O primeiro concorrente aos prêmios de Melhor filme pernambucano da noite, Piu piu (Alexandre Figueirôa), já em sua cena de abertura, revela o diretor Figueirôa segurando a claquete e dando a “ação”, trazendo neste momento da obra parte do que é conceber um filme ao apresenta Elpídio Lima, conhecido por ser o mais antigo transformista do Recife.

"Piu Piu" traz um olhar poético sobre um dos mais antigos transformistas do Recife (Foto: Divulgação)
“Piu Piu” traz um olhar poético sobre um dos mais antigos transformistas do Recife (Foto: Divulgação)
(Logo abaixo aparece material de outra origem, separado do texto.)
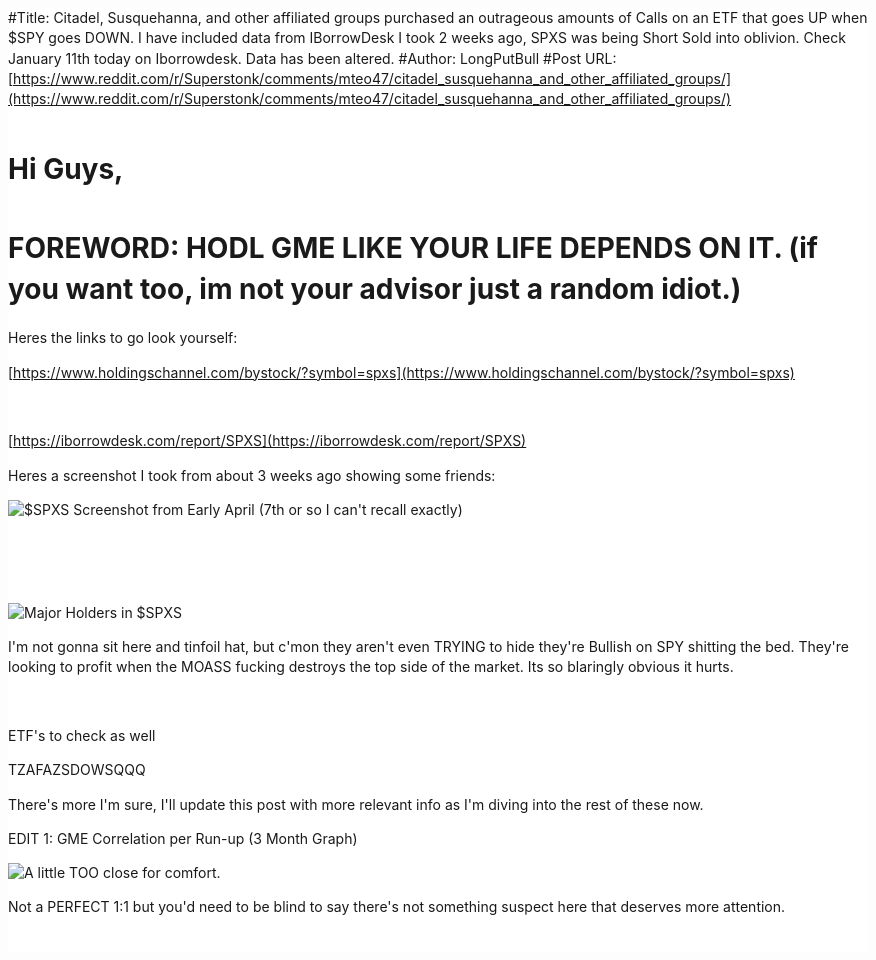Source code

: #Title: Citadel, Susquehanna, and other affiliated groups purchased an outrageous amounts of Calls on an ETF that goes UP when $SPY goes DOWN. I have included data from IBorrowDesk I took 2 weeks ago, SPXS was being Short Sold into oblivion. Check January 11th today on Iborrowdesk. Data has been altered.
#Author: LongPutBull
#Post URL: [https://www.reddit.com/r/Superstonk/comments/mteo47/citadel_susquehanna_and_other_affiliated_groups/](https://www.reddit.com/r/Superstonk/comments/mteo47/citadel_susquehanna_and_other_affiliated_groups/)


# Hi Guys,

# FOREWORD: HODL GME LIKE YOUR LIFE DEPENDS ON IT. (if you want too, im not your advisor just a random idiot.)

Heres the links to go look yourself:

[https://www.holdingschannel.com/bystock/?symbol=spxs](https://www.holdingschannel.com/bystock/?symbol=spxs)

&#x200B;

[https://iborrowdesk.com/report/SPXS](https://iborrowdesk.com/report/SPXS)

Heres a screenshot I took from about 3 weeks ago showing some friends:

![$SPXS Screenshot from Early April \(7th or so I can't recall exactly\)](https://preview.redd.it/igdibb9i6yt61.png?width=1167&format=png&auto=webp&s=8924b8000c3b93b429b417d3fea5901cea45891f)

&#x200B;

&#x200B;

![Major Holders in $SPXS](https://preview.redd.it/xpaxtyt86yt61.png?width=674&format=png&auto=webp&s=fd03708cac0301c7a0012a708dbfb765c6d263ab)

I'm not gonna sit here and tinfoil hat, but c'mon they aren't even TRYING to hide they're Bullish on SPY shitting the bed. They're looking to profit when the MOASS fucking destroys the top side of the market. Its so blaringly obvious it hurts.

&#x200B;

ETF's to check as well

TZAFAZSDOWSQQQ

There's more I'm sure, I'll update this post with more relevant info as I'm diving into the rest of these now.

EDIT 1: GME Correlation per Run-up (3 Month Graph)

![A little TOO close for comfort.](https://preview.redd.it/uba0ffrdayt61.png?width=751&format=png&auto=webp&s=c034cb47ec5db8a5529b56e04e3f3c8f08925f28)

Not a PERFECT 1:1 but you'd need to be blind to say there's not something suspect here that deserves more attention.

&#x200B;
O documentário encena momentos do personagem que era ator, cenógrafo e figurinista nas ruas do Recife contemporâneo. O passeio é embalado por depoimentos do próprio Elpídio extraídos de uma entrevista concedida na década de 1980. 
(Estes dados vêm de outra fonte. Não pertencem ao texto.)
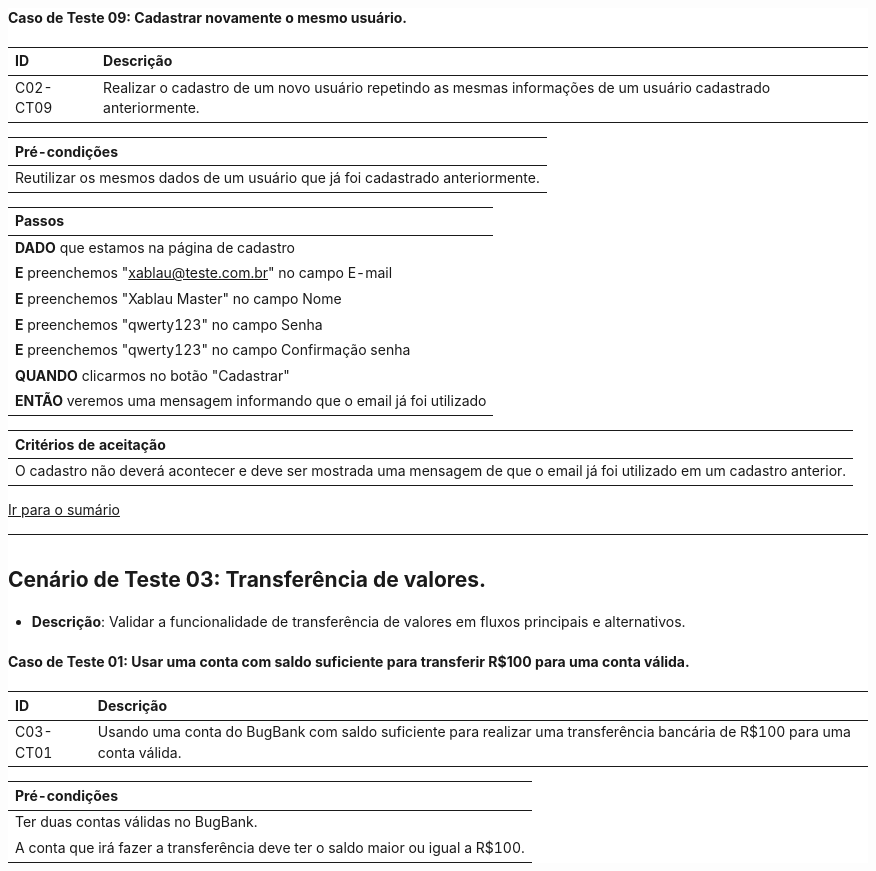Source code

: #### Caso de Teste 09: Cadastrar novamente o mesmo usuário.

| ID       | Descrição                                                                                                      |
| :------- | :------------------------------------------------------------------------------------------------------------- |
| C02-CT09 | Realizar o cadastro de um novo usuário repetindo as mesmas informações de um usuário cadastrado anteriormente. |

| **Pré-condições**                                                             |
| :---------------------------------------------------------------------------- |
| Reutilizar os mesmos dados de um usuário que já foi cadastrado anteriormente. |

| **Passos**                                                             |
| :--------------------------------------------------------------------- |
| **DADO** que estamos na página de cadastro                             |
| **E** preenchemos "xablau@teste.com.br" no campo E-mail                |
| **E** preenchemos "Xablau Master" no campo Nome                        |
| **E** preenchemos "qwerty123" no campo Senha                           |
| **E** preenchemos "qwerty123" no campo Confirmação senha               |
| **QUANDO** clicarmos no botão "Cadastrar"                              |
| **ENTÃO** veremos uma mensagem informando que o email já foi utilizado |

| **Critérios de aceitação**                                                                                                |
| :------------------------------------------------------------------------------------------------------------------------ |
| O cadastro não deverá acontecer e deve ser mostrada uma mensagem de que o email já foi utilizado em um cadastro anterior. |

<p><a href="#index">Ir para o sumário</a></p>

---

<a id="c03"></a>

## Cenário de Teste 03: Transferência de valores.

- **Descrição**: Validar a funcionalidade de transferência de valores em fluxos principais e alternativos.

#### Caso de Teste 01: Usar uma conta com saldo suficiente para transferir R$100 para uma conta válida.

| ID       | Descrição                                                                                                                 |
| :------- | :------------------------------------------------------------------------------------------------------------------------ |
| C03-CT01 | Usando uma conta do BugBank com saldo suficiente para realizar uma transferência bancária de R$100 para uma conta válida. |

| **Pré-condições**                                                              |
| :----------------------------------------------------------------------------- |
| Ter duas contas válidas no BugBank.                                            |
| A conta que irá fazer a transferência deve ter o saldo maior ou igual a R$100. |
Minha História é Outra (Mariana Campos) é um documentário que debate os conflitos da mulher negra lésbica e traz para a tela cenas românticas típicas que dificilmente são vistas no cinema sendo representadas por mulheres.

No baiano Balizando 2 de Julho (Fabíola Aquino e Márcio), conhecemos o Desfile que acontece há mais de 16 anos na região da Igreja de Nossa Senhora do Rosário. Os depoimentos do documentário revelam não só a história da origem do evento, mas expõe a luta dos membros da comunidade LGBTQI+ para ocuparem os espaços de balizas e balizadores nos desfiles.

Iniciando a segunda sessão, “Gosto de Sangue”, o experimental O Verbo Se Fez Carne (Kiel Karapotó) traz a perspectiva poética e performática do indígena para denunciar as marcas da colonização que ainda reverberam na sociedade.

Em o Mistério da Carne (Rafaela Camelo), muito amor e devoção. O filme lembra em muitos aspectos o longa-metragem Mate-me Por Favor (Anita Rocha da Silveira), seja no jogo de desejo e fé, no apreço adolescente por esquisitices ou no funk.

Cinema contemporâneo (Felipe André Silva) é um documentário em primeira pessoa que integra, assim como Piu piu a justificativa da escolha narrativa a própria obra. Compartilhar a história de uma foto e dos acontecimentos que ela eterniza só poderiam mesmo ser revelados através do honesto relato da testemunha marcada pelo evento.

A Carne é o Beijo e o avesso (Clarissa Ribeiro) é resultado de um experimento fotográfico durante o carnaval e as surpresas do acaso, como é justificado pela realizadora. O filme parece ter dificuldades em concluir suas provocações na tela e também não é eficiente como experiência sensorial.

Gordxs (Ivson Santos) debate as incongruentes exigências estéticas da sociedade e como essas questões interferem na estima da população LGBT+. Os relatos selecionados por Santos são bastante fortes, mas a divisão do filme em capítulos parece dispensável. Ainda tratando de corpo, a ficção maranhense Colidiremos (George Pedrosa) faz jus ao nome da sessão com muita sensualidade e carnificina. 

Diferente da noite anterior, as duas sessões da noite de quinta parecem trazer, em sua maioria, filmes com narrativas mais tradicionais na forma e na linguagem, mas não menos estimulantes. E para encerrar o dia de exibição, o festival não conseguiu se redimir pelo atraso do início e a falha na projeção do ultimo filme, o místico Barriga de imagens (Maria Bogado), fez com que muitas pessoas desistissem de assisti-lo, indo embora antes do debate e do encerramento da sessão. Boatos que quem ficou até o final ganhou medalha de cinéfilo do curador André Antônio.